====== Seitenauszug

Dreiteilige KirchenBlatt-Serie, diesmal "Gott, der Lebendige, führt aus den Sackgassen heraus" von Dr. Werner Urbanz.

Leben durch Gottes Geist

Er stellt den Menschen wieder auf die Beine. Sein Geist macht Lebloses wieder lebendig, und was vertrocknet und verdorrt ist, treibt neu aus. Gott, der Lebendige, führt den Menschen immer wieder aus der Gefangenschaft zu neuen Ufern des Lebens.

Werner UrbanzDr. Werner Urbanz
ist Alttestamentler an der Kath. Privatuni Linz.

Das Leben erhält oft recht dramatische Züge. Politische Fehler oder innere Zerrüttung führen immer wieder zu Katastrophen. Dies haben auch die Menschen des alten Israel erfahren, etwa als im 6. Jh. v. Chr. Stadt und Tempel zerstört werden. Teile der Bevölkerung werden in die Fremde nach Babylonien verschleppt. Wie geht es dort weiter? Was wird aus dem Volk? Was wird aus den Einzelnen? Was ist mit Gott?

Ohne Leben
Der Text von Ezechiel 37, 1–14 greift manche dieser Fragen auf. Hand und Geist Gottes führen den Propheten. Er betritt eine Ebene mit weitem Horizont. Unzählige Gebeine, das innerste Stabile des Menschen (vgl. Ps 22, 15), bedecken chaotisch diese Ebene. Der Prophet muss sich als Augenzeuge diese rundum ansehen. Er erkennt deren Zerstreuung und deren Zustand. Sie sind total ausgedörrt, vertrocknet, ohne Rest von Leben (vgl. Ps 102, 5.12). Die Israeliten sagen von sich: „Ausgetrocknet sind unsere Gebeine, unsere Hoffnung ist untergegangen, wir sind verloren.“ (Ez 37, 11) – So fühlen sich die Menschen im Exil.

============

Gestellte Aufgabe: Gib aus dem Seitenauszug den Abschnitt von „Dreiteilige KirchenBlatt-Serie, diesmal“ bis „ist mit Gott?“ wortgetreu wieder.

====== Datenblock

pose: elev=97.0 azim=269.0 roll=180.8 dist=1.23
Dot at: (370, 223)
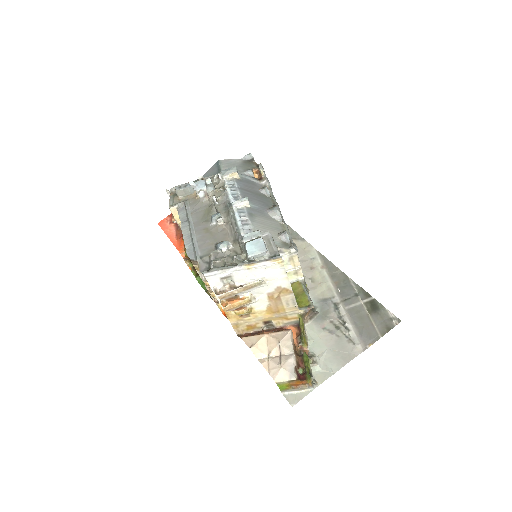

============

Gelöste Aufgabe:
Dreiteilige KirchenBlatt-Serie, diesmal "Gott, der Lebendige, führt aus den Sackgassen heraus" von Dr. Werner Urbanz.

Leben durch Gottes Geist

Er stellt den Menschen wieder auf die Beine. Sein Geist macht Lebloses wieder lebendig, und was vertrocknet und verdorrt ist, treibt neu aus. Gott, der Lebendige, führt den Menschen immer wieder aus der Gefangenschaft zu neuen Ufern des Lebens.

Werner UrbanzDr. Werner Urbanz
ist Alttestamentler an der Kath. Privatuni Linz.

Das Leben erhält oft recht dramatische Züge. Politische Fehler oder innere Zerrüttung führen immer wieder zu Katastrophen. Dies haben auch die Menschen des alten Israel erfahren, etwa als im 6. Jh. v. Chr. Stadt und Tempel zerstört werden. Teile der Bevölkerung werden in die Fremde nach Babylonien verschleppt. Wie geht es dort weiter? Was wird aus dem Volk? Was wird aus den Einzelnen? Was ist mit Gott?